Exercise directions —
Copy out each line below containing "area".

Top of Record excerpts

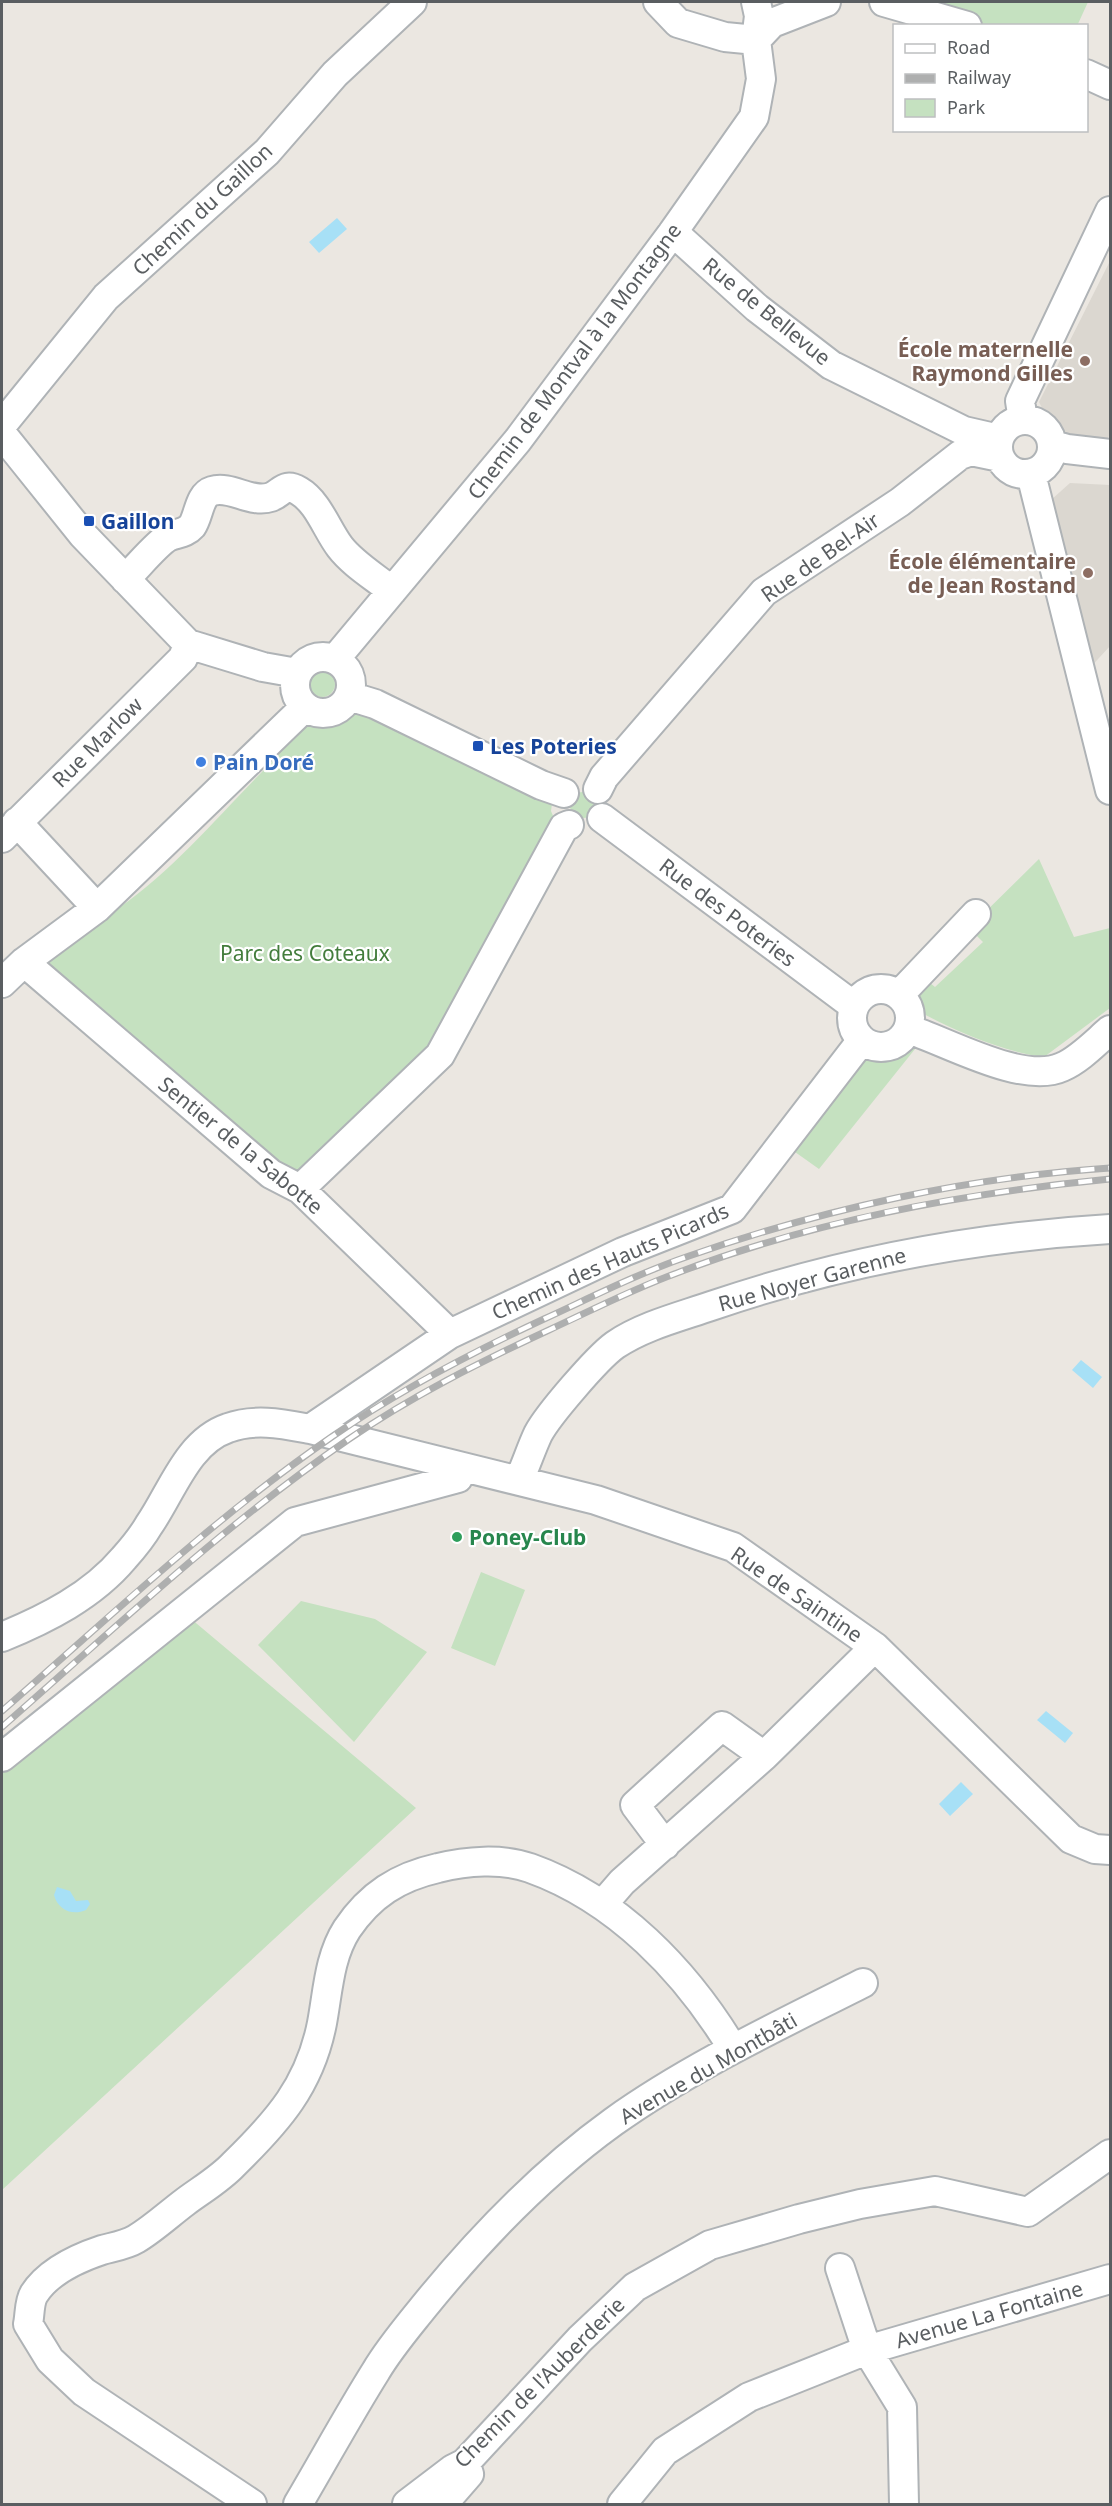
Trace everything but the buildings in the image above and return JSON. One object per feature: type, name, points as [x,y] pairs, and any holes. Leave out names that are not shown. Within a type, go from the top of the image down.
[{"type":"street","name":"Chemin du Gaillon","points":[[2,425],[106,297],[267,152],[335,74],[412,2]]},
{"type":"street","points":[[658,2],[678,23],[725,37],[756,40],[772,23],[826,2]]},
{"type":"street","name":"Chemin de Montval à la Montagne","points":[[338,661],[341,652],[518,440],[673,232],[754,117],[761,79],[756,40],[759,16],[756,2]]},
{"type":"street","points":[[884,2],[960,24]]},
{"type":"street","points":[[1088,75],[1110,85]]},
{"type":"street","points":[[1023,420],[1020,401],[1110,211]]},
{"type":"street","name":"Rue de Bellevue","points":[[673,232],[757,308],[831,365],[999,448]]},
{"type":"street","points":[[1023,420],[1039,424],[1051,436],[1053,445],[1052,453],[1045,466],[1031,474],[1023,475],[1009,469],[999,448],[1008,426],[1023,420]]},
{"type":"street","points":[[2,434],[83,535],[188,644],[263,667],[297,673]]},
{"type":"street","points":[[1053,445],[1110,454]]},
{"type":"street","name":"Rue de Bel-Air","points":[[598,789],[604,777],[764,592],[900,502],[960,455],[971,451],[999,448]]},
{"type":"street","points":[[1031,474],[1110,790]]},
{"type":"street","points":[[125,579],[167,537],[185,532],[193,525],[204,497],[210,491],[223,490],[251,498],[271,497],[282,489],[289,488],[300,491],[310,502],[340,548],[392,591]]},
{"type":"street","name":"Rue Marlow","points":[[9,830],[183,658],[188,644]]},
{"type":"street","points":[[319,657],[338,661],[349,673],[351,680],[349,696],[345,704],[330,713],[313,712],[305,707],[295,692],[297,673],[303,666],[319,657]]},
{"type":"street","points":[[349,696],[375,704],[531,780],[564,793]]},
{"type":"street","points":[[2,983],[24,963],[98,908],[305,707]]},
{"type":"street","points":[[584,783],[598,789],[606,805],[603,818],[591,827],[576,828],[569,825],[561,813],[560,806],[564,793],[584,783]]},
{"type":"street","name":"Rue des Poteries","points":[[603,818],[854,1006]]},
{"type":"street","points":[[300,1189],[440,1055],[564,827],[569,825]]},
{"type":"street","points":[[9,830],[98,908]]},
{"type":"street","points":[[899,995],[976,914]]},
{"type":"street","name":"Sentier de la Sabotte","points":[[24,963],[271,1174],[300,1189],[450,1334]]},
{"type":"street","points":[[874,989],[883,989],[899,995],[909,1010],[908,1029],[896,1042],[888,1046],[879,1047],[862,1040],[852,1025],[854,1006],[865,993],[874,989]]},
{"type":"street","points":[[908,1029],[1014,1070],[1042,1072],[1064,1066],[1110,1030]]},
{"type":"street","name":"Chemin des Hauts Picards","points":[[310,1429],[450,1334],[623,1252],[732,1209],[862,1040]]},
{"type":"street","name":"Rue Noyer Garenne","points":[[519,1480],[539,1432],[581,1380],[612,1348],[625,1339],[650,1328],[766,1287],[921,1250],[1110,1228]]},
{"type":"street","name":"Rue de Saintine","points":[[2,1637],[52,1614],[92,1589],[123,1560],[149,1526],[190,1458],[213,1435],[229,1427],[258,1423],[310,1429],[596,1500],[733,1547],[875,1647],[1071,1839],[1095,1849],[1110,1850]]},
{"type":"street","points":[[2,1757],[295,1522],[458,1478],[463,1468]]},
{"type":"street","points":[[603,1904],[622,1882],[764,1756],[875,1647]]},
{"type":"street","points":[[665,1845],[635,1805],[713,1734],[722,1726],[764,1756]]},
{"type":"street","points":[[252,2505],[84,2392],[50,2360],[28,2324],[33,2296],[50,2276],[87,2255],[135,2240],[233,2166],[288,2105],[303,2083],[315,2049],[334,1958],[345,1932],[361,1910],[391,1884],[426,1870],[451,1865],[491,1862],[528,1867],[603,1904],[648,1943],[688,1983],[715,2019],[733,2049]]},
{"type":"street","name":"Avenue du Montbâti","points":[[298,2505],[377,2370],[451,2274],[498,2224],[579,2149],[613,2122],[733,2049],[863,1983]]},
{"type":"street","name":"Chemin de l'Auberderie","points":[[407,2505],[453,2469],[465,2463],[580,2338],[635,2287],[710,2245],[860,2204],[935,2191],[1028,2212],[1110,2154]]},
{"type":"street","points":[[840,2268],[867,2350],[902,2407],[904,2505]]},
{"type":"street","name":"Avenue La Fontaine","points":[[622,2505],[665,2451],[749,2397],[867,2350],[1110,2279]]},
{"type":"street","points":[[443,2505],[469,2474],[465,2463]]},
{"type":"shaded area","name":"École maternelle Raymond Gilles","points":[[1110,261],[1110,435],[1106,440],[1068,437],[1048,420],[1039,402]]},
{"type":"shaded area","name":"École élémentaire de Jean Rostand","points":[[1070,483],[1110,485],[1110,646],[1087,671],[1051,500]]},
{"type":"green space","points":[[906,2],[1088,2],[1078,24],[982,24]]},
{"type":"green space","points":[[322,671],[331,675],[335,684],[331,693],[322,697],[313,693],[309,684],[313,675]]},
{"type":"green space","name":"Parc des Coteaux","points":[[354,713],[368,715],[553,796],[551,811],[556,823],[432,1052],[306,1172],[282,1167],[48,967],[57,950],[141,891],[182,854],[279,755],[279,744],[305,722],[329,723]]},
{"type":"green space","points":[[583,792],[592,796],[596,805],[592,814],[583,818],[574,814],[570,805],[574,796]]},
{"type":"green space","points":[[1039,859],[1074,937],[1110,928],[1110,1008],[1044,1057],[994,1045],[945,1025],[914,1009],[911,995],[924,978],[935,987],[983,942],[969,928]]},
{"type":"green space","points":[[903,1044],[915,1049],[819,1169],[788,1147],[865,1050],[889,1049]]},
{"type":"green space","points":[[481,1572],[525,1590],[495,1666],[451,1648]]},
{"type":"green space","points":[[301,1601],[375,1619],[427,1652],[354,1742],[258,1645]]},
{"type":"green space","points":[[190,1618],[416,1808],[2,2190],[2,1770]]},
{"type":"water","points":[[337,218],[347,229],[319,253],[309,242]]},
{"type":"water","points":[[1081,1360],[1102,1377],[1093,1388],[1072,1370]]},
{"type":"water","points":[[1046,1711],[1073,1733],[1065,1743],[1037,1720]]},
{"type":"water","points":[[961,1782],[973,1794],[950,1816],[939,1804]]},
{"type":"water","points":[[57,1887],[70,1891],[76,1901],[88,1900],[90,1904],[86,1910],[81,1912],[71,1912],[62,1908],[54,1895]]},
{"type":"railway","points":[[2,1711],[205,1534],[289,1467],[384,1403],[490,1345],[652,1270],[740,1239],[792,1224],[844,1210],[951,1187],[1057,1172],[1110,1168]]},
{"type":"railway","points":[[2,1727],[171,1578],[303,1472],[397,1408],[497,1354],[661,1279],[729,1254],[783,1238],[891,1211],[945,1201],[1110,1179]]},
{"type":"place","name":"École maternelle Raymond Gilles","points":[[1085,361]]},
{"type":"place","name":"Gaillon","points":[[89,521]]},
{"type":"place","name":"École élémentaire de Jean Rostand","points":[[1088,573]]},
{"type":"place","name":"Les Poteries","points":[[478,746]]},
{"type":"place","name":"Pain Doré","points":[[201,762]]},
{"type":"place","name":"Poney-Club","points":[[457,1537]]}]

Bottom of Record excerpts

Task result —
{"type":"shaded area","name":"École maternelle Raymond Gilles","points":[[1110,261],[1110,435],[1106,440],[1068,437],[1048,420],[1039,402]]},
{"type":"shaded area","name":"École élémentaire de Jean Rostand","points":[[1070,483],[1110,485],[1110,646],[1087,671],[1051,500]]},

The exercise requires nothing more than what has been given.